19k. #ok A friend reminded me of Anders Hansen's idea: if exercise was a drug, it would be the most prescribed ever. Because the effects are so beneficial. But I think there's more.

Some of best benefits are the experience of doing it, not just the after effects. These photos are from just one run. I get a ton of this every day.

Sound on: surrogate view for one of my favourite places and runs, Sutro Tower from Twin Peaks on Ocean Beach Haight/Ocean Beach/Presidio loop.

A photo from the top of the mountain, or the view from the restaurant, or being choppered in, is just not the sams experience as running/walking/cycling up.
Being fit enough to run long distance every day is like having a private cable car, powered by your own effort and skill.

And the other difference from outputs is process.

It's not about the runner's high, whatever that is. It's about the process. The moment you focus on the outputs you miss the process focus that's required to do it right and enough.

One discovery is how much you never truly like running long distance, but you learn to love it.
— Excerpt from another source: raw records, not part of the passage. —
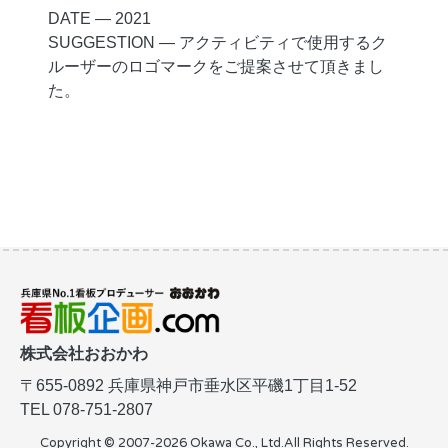
DATE ― 2021
SUGGESTION ― アクティビティで使用するク
ルーザーのロゴマークをご提案させて頂きまし
た。
株式会社おおかわ
〒655-0892
兵庫県神戸市垂水区平磯1丁目1-52
TEL 078-751-2807
Copyright © 2007-2026 Okawa Co., Ltd.
All Rights Reserved.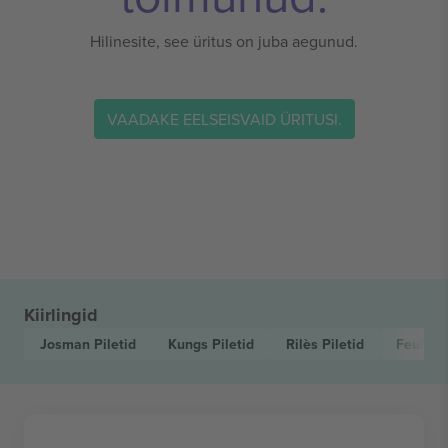
Hilinesite, see üritus on juba aegunud.
VAADAKE EELSEISVAID ÜRITUSI.
Kiirlingid
Josman
Piletid
Kungs
Piletid
Rilès
Piletid
Feu! Ch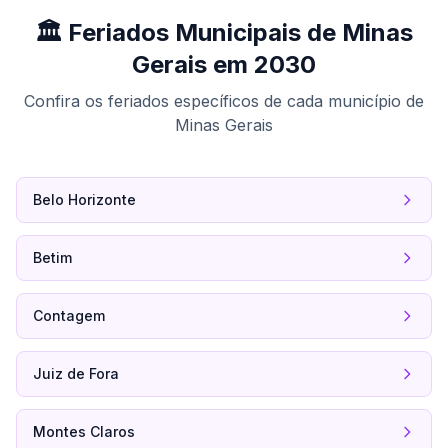
🏛️ Feriados Municipais de Minas
Gerais em 2030
Confira os feriados específicos de cada município de
Minas Gerais
Belo Horizonte
Betim
Contagem
Juiz de Fora
Montes Claros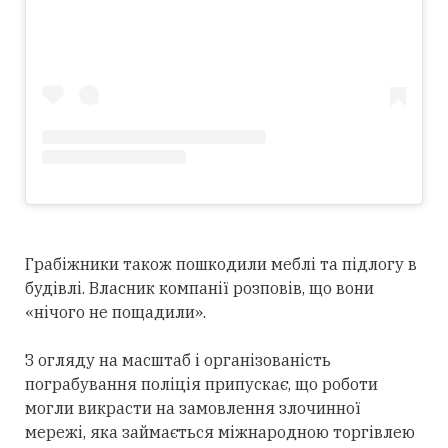
Грабіжники також пошкодили меблі та підлогу в
будівлі. Власник компанії розповів, що вони
«нічого не пощадили».
З огляду на масштаб і організованість
пограбування поліція припускає, що роботи
могли викрасти на замовлення злочинної
мережі, яка займається міжнародною торгівлею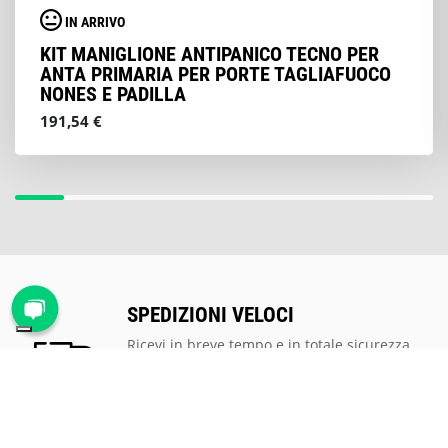
IN ARRIVO
KIT MANIGLIONE ANTIPANICO TECNO PER
ANTA PRIMARIA PER PORTE TAGLIAFUOCO
NONES E PADILLA
191,54 €
SPEDIZIONI VELOCI
Ricevi in breve tempo e in totale sicurezza
tutti gli articoli ordinati. La velocità della
logistica e della spedizione è una nostra
priorità.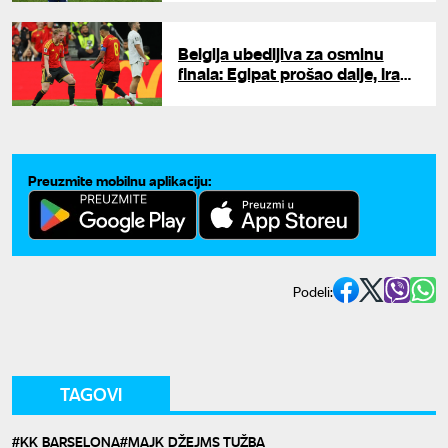
nemoguće
Belgija ubedljiva za osminu
finala: Egipat prošao dalje, Iran
čeka rasplet
Preuzmite mobilnu aplikaciju:
Podeli:
TAGOVI
KK BARSELONA
MAJK DŽEJMS TUŽBA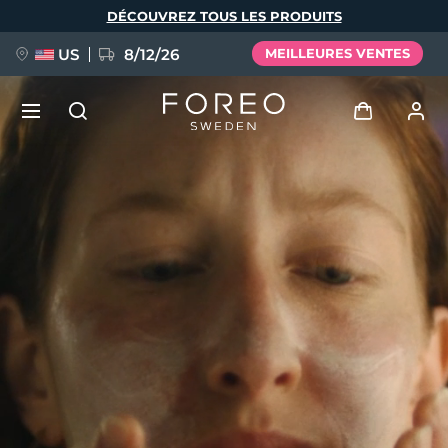
Aller
DÉCOUVREZ TOUS LES PRODUITS
au
contenu
principal
US
8/12/26
MEILLEURES VENTES
NOUVEAU
Se connecter
Langue
BREAKING NEWS
Profil de l'utilisateur
English
Deutsch
Español
Mes appareils
FAQ™ Pure Beauty-Tech Elixir
Français
Italiano
Português
Mes commandes
Polski
Svenska
Русский
Türkçe
简体中文
繁體中文
Mes adresses
issa™ Teeth Whitening Set
Mes abonnements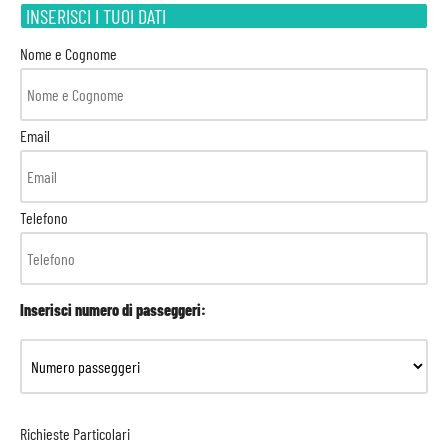
INSERISCI I TUOI DATI
Nome e Cognome
Email
Telefono
Inserisci numero di passeggeri:
Richieste Particolari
At any one moment you are focussing on form, rhythm, stride and absorbing pain from multiple locations, while watching for injury and checking energy levels. And it's all fine, it's the process-the-moment.

During the day, process-wise, if you aren't mildly hurting throughout the day and yet looking forward to doing it again and wondering the distance you'll take on today, you aren't doing it right. When the time comes: you have to check for injuries vs aches, check for blisters, nutrition and hyrdarrtion levels, tape your toes, check your socks, choose shoes. It's a hassle, a lot of fiddling -  and it's the love of the process that pulls you forward, not liking any particular step.

It would be easier if it was a drug–but you'd lose the love of the experiential ride and process.